Heupel did give his defense the early edge due to its energy and physical play but said the offense by the midway mark was blocking better and creating vertical seams for the running backs. He estimated 85% of the scrimmage contained "full-throttle" tackling before that was adjusted late when the third-team units collided.
No players were singled out for their performances, but Heupel did explain how quarterbacks Harrison Bailey, Hendon Hooker and Brian Maurer have been handled to this point.
"We've gone from day to day in practice with each quarterback being designated to run with the ones, twos or threes on that day," he said. "When you get into the scrimmage, it's a little bit different. They basically rotated through, getting a set with the ones, the twos and then the threes.
"When it got late in the scrimmage, we kind of based everything off play count and got those guys close to evening out, but I thought all three of them did a good job of managing the game. Their communication was good, not great, and they pushed the tempo."
Tennessee's eighth spring practice is scheduled for Saturday morning at 10, and it will be open to the public at no charge.
"It will be pretty close to what we go through on a typical day," Heupel said. "Our guys are going to have an opportunity to meet tomorrow and hopefully learn a bunch from what they saw today and have an urgency in making those corrections. On Saturday, we have an opportunity to go out and get one day better."
All fans will be asked to enter through Neyland's Gate 21, which will open at 9:15. Face coverings are required upon entry and when moving throughout the stadium, and social distancing in lower seating levels will be enforced.

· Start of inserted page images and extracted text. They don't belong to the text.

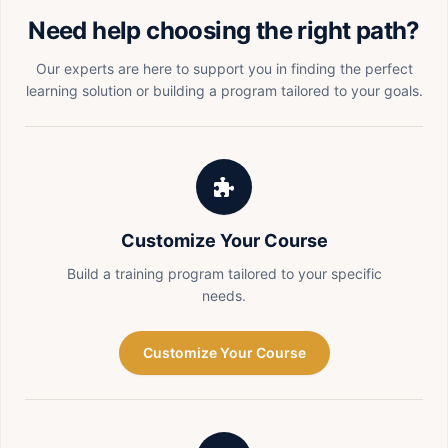
Need help choosing the right path?
Our experts are here to support you in finding the perfect
learning solution or building a program tailored to your goals.
Customize Your Course
Build a training program tailored to your specific
needs.
Customize Your Course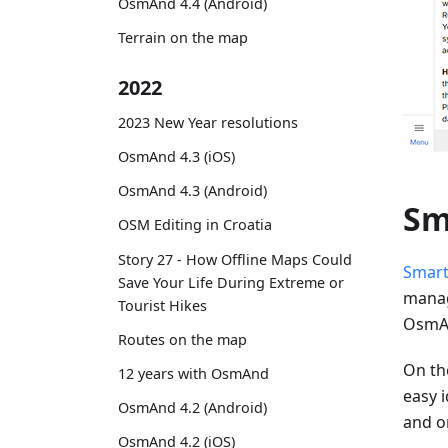
OsmAnd 4.4 (Android)
Terrain on the map
2022
2023 New Year resolutions
OsmAnd 4.3 (iOS)
OsmAnd 4.3 (Android)
Sm
OSM Editing in Croatia
Story 27 - How Offline Maps Could
Smart
Save Your Life During Extreme or
manag
Tourist Hikes
OsmAn
Routes on the map
On the
12 years with OsmAnd
easy i
OsmAnd 4.2 (Android)
and o
OsmAnd 4.2 (iOS)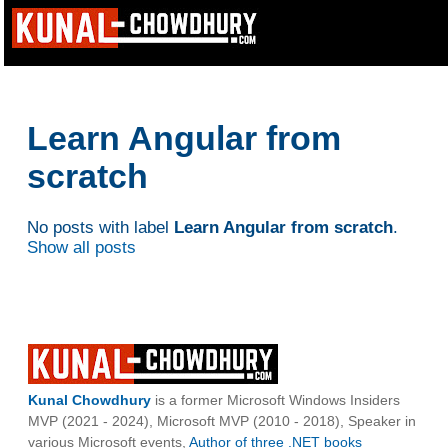
Learn Angular from
scratch
No posts with label
Learn Angular from scratch
.
Show all posts
Kunal Chowdhury
is a former Microsoft Windows Insiders
MVP (2021 - 2024), Microsoft MVP (2010 - 2018), Speaker in
various Microsoft events,
Author of three .NET books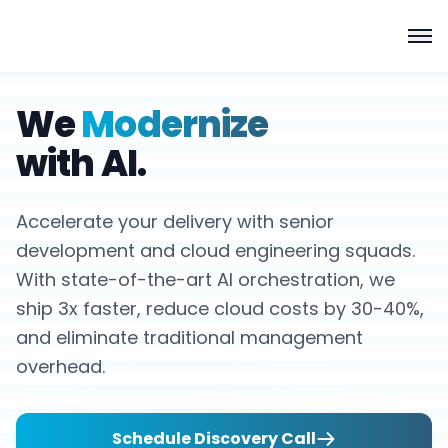
We
Modernize
with AI.
Accelerate your delivery with senior
development and cloud engineering squads.
With state-of-the-art AI orchestration, we
ship 3x faster, reduce cloud costs by 30-40%,
and eliminate traditional management
overhead.
Schedule Discovery Call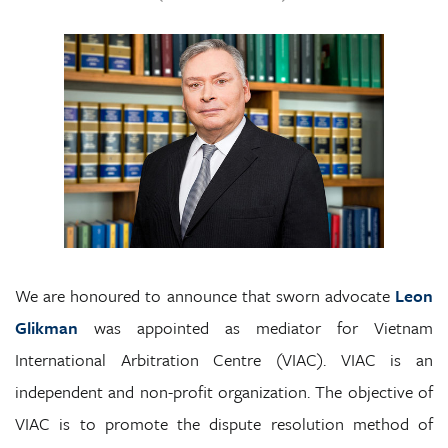
We are honoured to announce that sworn advocate
Leon
Glikman
was appointed as mediator for Vietnam
International Arbitration Centre (VIAC). VIAC is an
independent and non-profit organization. The objective of
VIAC is to promote the dispute resolution method of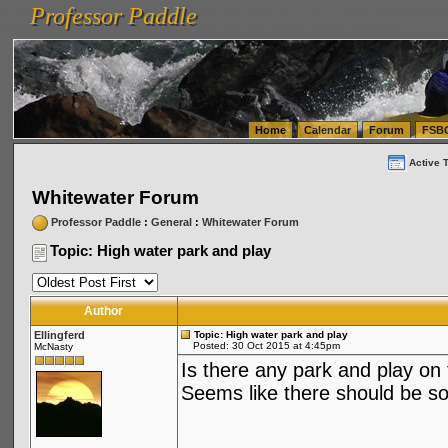
Professor Paddle
vanlinelogistics.com Seattle Washington (WA) Warehousing & Order Fulfillment
vanlinelogis
Professor Paddle
(WA) Commercial Relocation
vanlinelogistics.com Warehousing & Order Fulfillment
Home
Calendar
Forum
FSB
Active 
Whitewater Forum
Professor Paddle
:
General
:
Whitewater Forum
Topic: High water park and play
Author
Ellingferd
Topic: High water park and play
Posted: 30 Oct 2015 at 4:45pm
McNasty
Is there any park and play on
Seems like there should be s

Should inclement weather result in the practice taking place indoors, it would then be closed to the public.
Odds and ends
Heupel did not have any eligibility updates on linebacker Aaron Beasley, who was suspended earlier this week for alleged animal cruelty, or the suspended quartet of quarterback Kaidon Salter, defensive tackle Isaac Washington and linebackers Martavius French and Aaron Willis, who were arrested early last month on misdemeanor drug charges. "I feel like we're getting closer to knowing some of those things as it goes through the appropriate channels," Heupel said. ... Heupel on his inside linebackers: "It's a group that doesn't have a ton of experience, but it's a group that continues to compete and work hard. We're growing in that area, and it's a position that needs to come on for us to be who we're capable of being when we get to the fall."